(Directions for this task): Could you return the records word for word, starting at their first line and stopping after the line that contains "klicken, erklären Sie"? Leave the pictures out of your answer.
---------- Information provided ----------
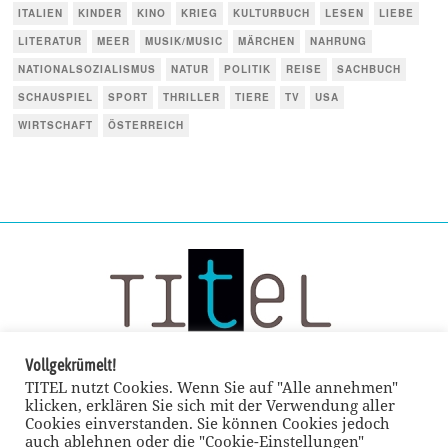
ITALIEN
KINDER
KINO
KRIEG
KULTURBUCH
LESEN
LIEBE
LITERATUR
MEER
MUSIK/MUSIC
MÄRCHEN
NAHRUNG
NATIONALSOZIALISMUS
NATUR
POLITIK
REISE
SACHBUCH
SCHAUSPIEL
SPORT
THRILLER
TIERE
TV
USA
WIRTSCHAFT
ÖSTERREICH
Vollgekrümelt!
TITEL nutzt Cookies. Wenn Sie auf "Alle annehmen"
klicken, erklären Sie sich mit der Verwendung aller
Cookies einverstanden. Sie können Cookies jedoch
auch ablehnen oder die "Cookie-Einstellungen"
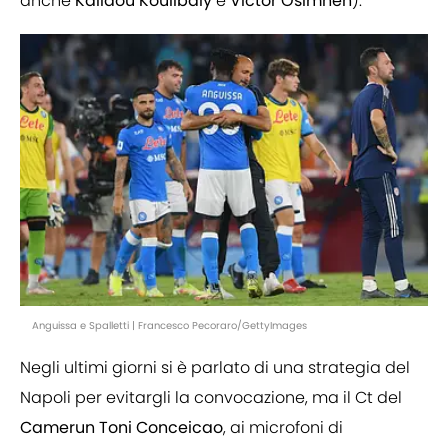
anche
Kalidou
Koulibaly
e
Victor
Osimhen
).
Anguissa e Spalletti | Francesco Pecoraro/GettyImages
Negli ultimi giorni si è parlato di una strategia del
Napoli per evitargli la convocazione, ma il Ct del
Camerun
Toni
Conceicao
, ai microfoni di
----------
(Answer to the exercise):
ITALIEN
KINDER
KINO
KRIEG
KULTURBUCH
LESEN
LIEBE
LITERATUR
MEER
MUSIK/MUSIC
MÄRCHEN
NAHRUNG
NATIONALSOZIALISMUS
NATUR
POLITIK
REISE
SACHBUCH
SCHAUSPIEL
SPORT
THRILLER
TIERE
TV
USA
WIRTSCHAFT
ÖSTERREICH
Vollgekrümelt!
TITEL nutzt Cookies. Wenn Sie auf "Alle annehmen"
klicken, erklären Sie sich mit der Verwendung aller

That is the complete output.